The trajectory of their road trip, and the film, is a lovingly crafted smaller sights of Northern England tour (the Pencil Museum!) There are shots, like the one above, that Wheatley employs that have either Oram or Lowe staring straight into the camera that are involving instigating moments. And that final scene is tops; truly tops and the kind of biting jab the rest of the film was trying to execute with intermittent success. Basically, Scott Tobias’ NPR review perfectly sums up how I felt about it. He articulated it way better than I ever could.
Known as pretty much the first prison film, The Big House establishes a well-known prototype whilst stretching out the boundaries of its own blueprint. Basically, it tweaks its own formula while simultaneously establishing it. Writer Frances Marion became the first female to win a non-acting Oscar for her screenplay and a lot of prison visits and research went into her preparation. So the film is on one level a critique of the prison system, namely the indoctrination process and life within a microcosm society. Overcrowding, poor care, conformity, discipline and the authorial rot are all addressed.

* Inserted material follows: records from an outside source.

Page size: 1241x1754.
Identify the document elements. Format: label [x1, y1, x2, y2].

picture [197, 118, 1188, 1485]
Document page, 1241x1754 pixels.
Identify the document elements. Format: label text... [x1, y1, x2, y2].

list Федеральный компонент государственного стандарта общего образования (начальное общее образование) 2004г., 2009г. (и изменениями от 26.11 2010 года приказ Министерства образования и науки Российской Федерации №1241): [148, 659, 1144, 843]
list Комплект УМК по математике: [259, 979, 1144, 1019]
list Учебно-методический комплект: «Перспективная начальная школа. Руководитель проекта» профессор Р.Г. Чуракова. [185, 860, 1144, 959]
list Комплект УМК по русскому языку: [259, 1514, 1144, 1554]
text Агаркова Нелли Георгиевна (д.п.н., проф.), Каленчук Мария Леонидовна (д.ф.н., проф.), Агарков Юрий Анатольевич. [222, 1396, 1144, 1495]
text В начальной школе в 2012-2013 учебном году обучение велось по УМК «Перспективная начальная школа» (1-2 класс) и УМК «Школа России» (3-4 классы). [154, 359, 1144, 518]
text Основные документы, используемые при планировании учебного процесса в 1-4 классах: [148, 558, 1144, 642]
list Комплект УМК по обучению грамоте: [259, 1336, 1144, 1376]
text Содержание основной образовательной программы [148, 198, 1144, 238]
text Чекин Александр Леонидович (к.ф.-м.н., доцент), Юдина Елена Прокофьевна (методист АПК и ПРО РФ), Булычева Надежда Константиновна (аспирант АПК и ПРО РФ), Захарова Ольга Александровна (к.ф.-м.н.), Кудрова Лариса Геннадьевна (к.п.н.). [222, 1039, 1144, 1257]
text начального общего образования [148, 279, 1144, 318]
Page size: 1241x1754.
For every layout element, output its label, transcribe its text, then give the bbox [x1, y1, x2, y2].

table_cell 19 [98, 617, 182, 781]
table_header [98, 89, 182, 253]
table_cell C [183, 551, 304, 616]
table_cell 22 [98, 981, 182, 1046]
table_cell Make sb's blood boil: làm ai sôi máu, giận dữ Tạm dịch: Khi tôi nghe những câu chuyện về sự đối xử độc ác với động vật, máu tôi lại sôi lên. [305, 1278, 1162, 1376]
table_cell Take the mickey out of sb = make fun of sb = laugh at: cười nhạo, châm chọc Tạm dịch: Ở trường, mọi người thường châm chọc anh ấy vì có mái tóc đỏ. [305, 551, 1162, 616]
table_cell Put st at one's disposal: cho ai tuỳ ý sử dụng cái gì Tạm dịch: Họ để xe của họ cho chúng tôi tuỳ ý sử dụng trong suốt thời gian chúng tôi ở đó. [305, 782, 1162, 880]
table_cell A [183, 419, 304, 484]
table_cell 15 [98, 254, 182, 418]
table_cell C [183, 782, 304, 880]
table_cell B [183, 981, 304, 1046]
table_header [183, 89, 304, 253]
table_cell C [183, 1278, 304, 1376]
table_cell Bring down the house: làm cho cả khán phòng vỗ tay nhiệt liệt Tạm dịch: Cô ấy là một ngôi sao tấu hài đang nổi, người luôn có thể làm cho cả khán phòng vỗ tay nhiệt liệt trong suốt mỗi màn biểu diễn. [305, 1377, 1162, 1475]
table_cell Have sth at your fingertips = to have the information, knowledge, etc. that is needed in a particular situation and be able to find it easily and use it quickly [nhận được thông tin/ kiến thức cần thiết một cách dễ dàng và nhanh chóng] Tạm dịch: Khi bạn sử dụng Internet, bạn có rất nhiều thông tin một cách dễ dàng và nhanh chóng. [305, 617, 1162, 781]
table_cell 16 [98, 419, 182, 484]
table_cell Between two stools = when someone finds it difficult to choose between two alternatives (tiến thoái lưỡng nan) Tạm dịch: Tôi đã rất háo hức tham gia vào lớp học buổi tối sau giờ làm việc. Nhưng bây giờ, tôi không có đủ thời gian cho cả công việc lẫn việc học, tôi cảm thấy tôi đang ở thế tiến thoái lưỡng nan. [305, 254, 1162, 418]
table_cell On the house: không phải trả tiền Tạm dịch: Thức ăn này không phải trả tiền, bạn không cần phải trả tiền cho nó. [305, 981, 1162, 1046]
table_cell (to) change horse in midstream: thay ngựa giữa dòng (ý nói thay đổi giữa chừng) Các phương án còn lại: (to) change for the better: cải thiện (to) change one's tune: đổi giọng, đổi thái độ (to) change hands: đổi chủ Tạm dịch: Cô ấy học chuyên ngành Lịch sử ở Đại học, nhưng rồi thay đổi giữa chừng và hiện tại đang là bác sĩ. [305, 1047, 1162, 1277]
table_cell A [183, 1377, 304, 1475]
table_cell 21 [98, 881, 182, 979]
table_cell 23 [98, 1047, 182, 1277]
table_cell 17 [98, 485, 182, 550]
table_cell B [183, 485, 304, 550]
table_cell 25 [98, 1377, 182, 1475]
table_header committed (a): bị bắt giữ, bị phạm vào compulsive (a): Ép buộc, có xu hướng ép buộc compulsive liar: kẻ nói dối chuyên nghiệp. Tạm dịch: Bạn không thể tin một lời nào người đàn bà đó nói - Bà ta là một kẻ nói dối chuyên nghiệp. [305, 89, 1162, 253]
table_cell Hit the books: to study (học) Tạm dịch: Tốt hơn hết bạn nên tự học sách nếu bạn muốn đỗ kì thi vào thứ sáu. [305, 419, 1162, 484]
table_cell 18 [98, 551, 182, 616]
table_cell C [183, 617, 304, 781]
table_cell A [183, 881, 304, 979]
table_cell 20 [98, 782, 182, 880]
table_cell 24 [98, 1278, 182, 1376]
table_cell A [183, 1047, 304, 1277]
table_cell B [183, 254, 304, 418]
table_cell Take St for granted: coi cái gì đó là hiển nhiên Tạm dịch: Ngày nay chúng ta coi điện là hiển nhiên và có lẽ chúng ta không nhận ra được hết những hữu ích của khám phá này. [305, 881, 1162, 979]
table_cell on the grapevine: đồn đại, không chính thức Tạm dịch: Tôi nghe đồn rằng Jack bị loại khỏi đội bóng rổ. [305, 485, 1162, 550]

We expect to sympathize with Robert Montgomery’s Kent, a Tobias Beecher-lite audience surrogate, with the touted up big-shots of Chester Morris and Wallace Beery as our troublemakers. In fact, Montgomery’s shifty snitch-fish out of water is seen as the enemy. Morris and Beery, united by loyalty and an inside-out pattern of established friendship are actually the ones with which we sympathize. Chester Morris, who had yet to impress me in a film, is fantastic here. And Beery, in a role that brought him back on top elicits the perfect dangerous but soft lovable aura, even as he talks about his murder rap and knocking dames teeth in. A rare gift that. The two have such memorable chemistry and you become very attached to their camaraderie.
George W. Hill gets around the stilted blocking of early talkies by mixing it up where he can. He creates a claustrophobic atmosphere of sweat and brawn, using boxed-in framing and dark strips and towering architectural structure which threatens to weigh down on the prisoners. There is also a lot of panning and effective use of close-up. Montgomery’s darting eyes are so well-captured in the second half. You are just waiting for him to explode with quaking fear. And finally, the climax of the film is a thrillingly-mounted event of smoky chaos and uncontrollable gunfire. In short, this ranks up among my favorite Pre-Code films.